[What to work on] The listing below holds pictures; exclude them. Return exactly the lines from the one with "Сумки набора автомобилиста" through the one with "Brandschutztechnik.".

[Source material]
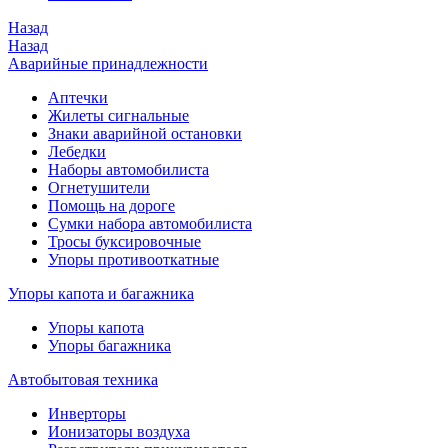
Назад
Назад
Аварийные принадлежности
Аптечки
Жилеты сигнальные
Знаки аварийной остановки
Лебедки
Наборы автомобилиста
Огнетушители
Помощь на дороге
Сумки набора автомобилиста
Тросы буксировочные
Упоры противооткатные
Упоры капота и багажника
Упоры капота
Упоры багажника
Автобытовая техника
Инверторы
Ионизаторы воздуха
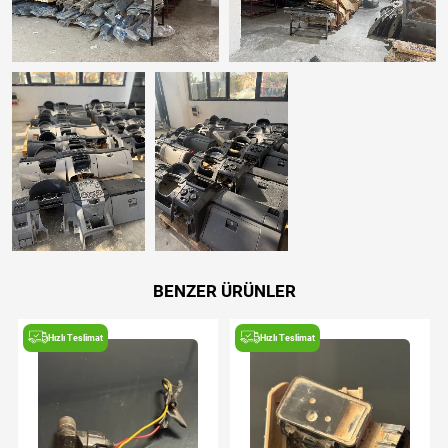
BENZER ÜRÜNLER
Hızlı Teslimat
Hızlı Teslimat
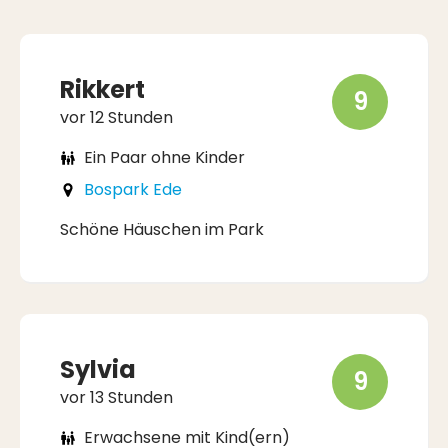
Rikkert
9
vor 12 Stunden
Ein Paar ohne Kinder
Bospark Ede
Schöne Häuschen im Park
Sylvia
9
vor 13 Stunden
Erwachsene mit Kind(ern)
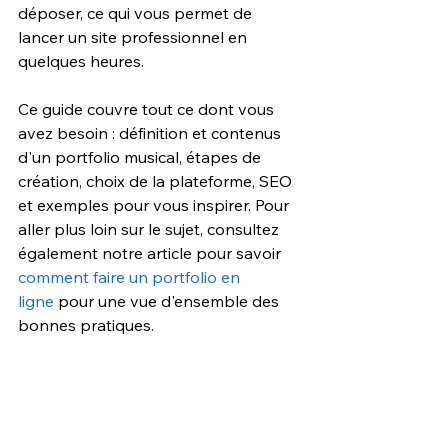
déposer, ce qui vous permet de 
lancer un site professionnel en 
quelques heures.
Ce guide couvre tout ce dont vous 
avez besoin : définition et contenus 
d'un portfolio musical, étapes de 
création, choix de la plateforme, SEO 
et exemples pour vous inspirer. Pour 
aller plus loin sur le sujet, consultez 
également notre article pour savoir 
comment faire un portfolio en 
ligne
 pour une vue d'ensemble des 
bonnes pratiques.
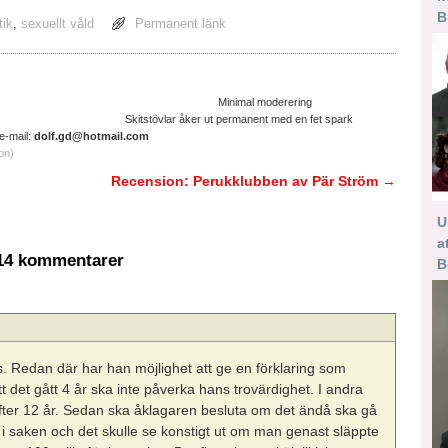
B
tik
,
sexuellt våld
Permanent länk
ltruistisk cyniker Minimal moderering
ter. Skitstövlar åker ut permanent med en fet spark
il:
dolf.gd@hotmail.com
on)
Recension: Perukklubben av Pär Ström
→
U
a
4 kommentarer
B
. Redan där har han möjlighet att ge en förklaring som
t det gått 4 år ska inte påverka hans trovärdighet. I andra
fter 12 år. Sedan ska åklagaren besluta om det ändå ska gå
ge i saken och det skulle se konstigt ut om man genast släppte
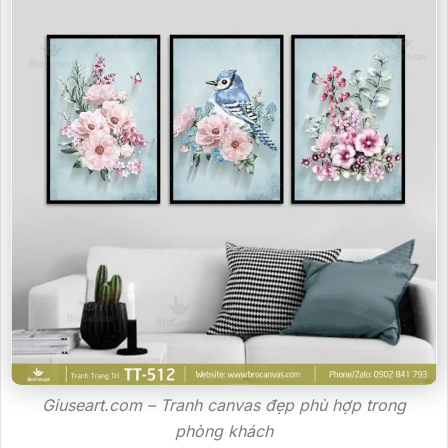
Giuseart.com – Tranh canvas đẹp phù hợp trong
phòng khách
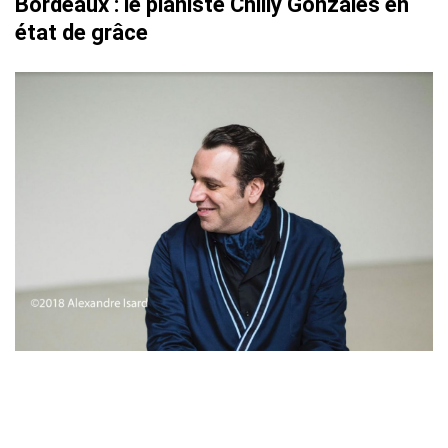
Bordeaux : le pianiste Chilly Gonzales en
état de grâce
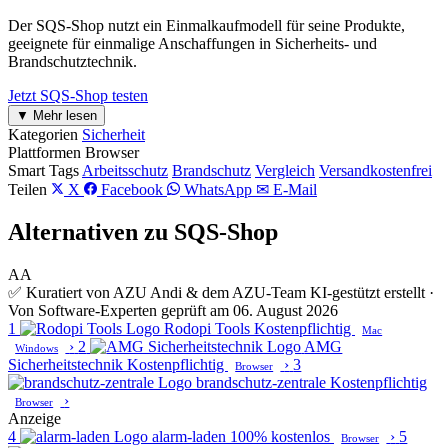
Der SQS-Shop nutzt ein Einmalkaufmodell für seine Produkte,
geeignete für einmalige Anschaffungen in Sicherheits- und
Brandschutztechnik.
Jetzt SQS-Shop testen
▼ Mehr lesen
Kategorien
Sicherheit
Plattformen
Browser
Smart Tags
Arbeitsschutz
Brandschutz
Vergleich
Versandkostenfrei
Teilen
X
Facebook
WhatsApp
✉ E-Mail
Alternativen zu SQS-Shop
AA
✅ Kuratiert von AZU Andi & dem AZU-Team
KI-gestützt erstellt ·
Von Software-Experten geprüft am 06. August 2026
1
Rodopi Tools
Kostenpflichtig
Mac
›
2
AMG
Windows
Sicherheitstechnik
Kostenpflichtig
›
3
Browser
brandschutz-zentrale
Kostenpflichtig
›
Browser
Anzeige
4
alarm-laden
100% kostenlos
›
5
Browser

[The answer]
Сумки набора автомобилиста
Тросы буксировочные
Упоры противооткатные
Упоры капота и багажника
Упоры капота
Упоры багажника
Автобытовая техника
Инверторы
Ионизаторы воздуха
BENZER ÜRÜNLER
Hızlı Teslimat
Hızlı Teslimat
Rikkert
9
vor 12 Stunden
Ein Paar ohne Kinder
Bospark Ede
Schöne Häuschen im Park
Sylvia
9
vor 13 Stunden
Erwachsene mit Kind(ern)
déposer, ce qui vous permet de 
lancer un site professionnel en 
quelques heures.
Ce guide couvre tout ce dont vous 
avez besoin : définition et contenus 
d'un portfolio musical, étapes de 
création, choix de la plateforme, SEO 
et exemples pour vous inspirer. Pour 
aller plus loin sur le sujet, consultez 
également notre article pour savoir 
comment faire un portfolio en 
ligne
 pour une vue d'ensemble des 
bonnes pratiques.
B
tik
,
sexuellt våld
Permanent länk
ltruistisk cyniker Minimal moderering
ter. Skitstövlar åker ut permanent med en fet spark
il:
dolf.gd@hotmail.com
on)
Recension: Perukklubben av Pär Ström
→
U
a
4 kommentarer
B
. Redan där har han möjlighet att ge en förklaring som
t det gått 4 år ska inte påverka hans trovärdighet. I andra
fter 12 år. Sedan ska åklagaren besluta om det ändå ska gå
ge i saken och det skulle se konstigt ut om man genast släppte
Giuseart.com – Tranh canvas đẹp phù hợp trong
phòng khách
Bordeaux : le pianiste Chilly Gonzales en
état de grâce
Der SQS-Shop nutzt ein Einmalkaufmodell für seine Produkte,
geeignete für einmalige Anschaffungen in Sicherheits- und
Brandschutztechnik.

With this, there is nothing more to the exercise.